A Russian citizen charged in Sweden with the attempted murder of a blogger and outspoken critic of the authoritarian leader of Russia’s North Caucasus region of Chechnya says he acted on orders he received from Chechen officials.
As the trial started at the Attunda district court in Sweden on November 2, the defendant, Ruslan Mamayev, testified that from the very beginning he secretly planned to fail when carrying out the assault against Tumso Abdurakhmanov to keep the Chechen officials who ordered the attack from turning on him. He added that he has since asked for political asylum in Sweden.
Abdurakhmanov’s lawyer, Jens Sjolund, said at the hearing that Chechen authorities had promised a reward for the assassination of his client.
The second defendant in the case, a woman, rejected all charges against her.
Last week, the Swedish Security Service said two Russian nationals, a man and a woman, were charged with the attempted murder of Abdurakhmanov, adding that the attack in February is suspected of being linked to “a regime in another country, the Russian republic of Chechnya.”
Abdurakhmanov, who fled Russia several years ago, said he survived the February 26 attack by overpowering his assailant, who was armed with a hammer.
It was one of several attacks outside of Russia in recent months on critics of Chechnya’s Kremlin-backed leader Ramzan Kadyrov.

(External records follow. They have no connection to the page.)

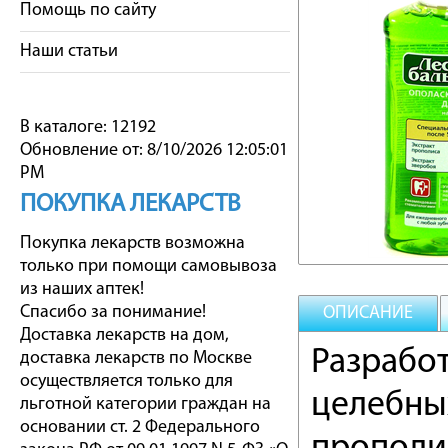
Помощь по сайту
Наши статьи
В каталоге: 12192
Обновление от: 8/10/2026 12:05:01
PM
ПОКУПКА ЛЕКАРСТВ
Покупка лекарств возможна
только при помощи самовывоза
из наших аптек!
Спасибо за понимание!
ОПИСАНИЕ
Доставка лекарств на дом,
Разработ
доставка лекарств по Москве
осуществляется только для
целебны
льготной категории граждан на
основании ст. 2 Федерального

In late January, the body of Imran Aliyev, another Chechen blogger known for his criticism of Kadyrov, was found dead in a hotel room in the northern French city of Lille, with stab wounds.
Earlier this year, police in Austria arrested two Chechen asylum seekers as part of their investigation into the July 4 killing in the Vienna suburb of Gerasdorf of Mamikhan Umarov, another Kadyrov critic.
In August last year, Zelimkhan Khangoshvili, a former Chechen separatist fighter who had fled from Georgia to Germany, was shot dead in Berlin. A Russian national suspected in the killing went on trial in Germany earlier last month.
Human rights groups have accused Kadyrov of widespread abuses in the region, allegations he denies. They say Kadyrov is ultimately responsible for the violence and intimidation of political opponents by Chechen authorities, including kidnappings, forced disappearances, torture, and extrajudicial killings.
Supporters claim Kadyrov has brought relative calm to the volatile region following two wars between Moscow and separatists after the 1991 break-up of the Soviet Union.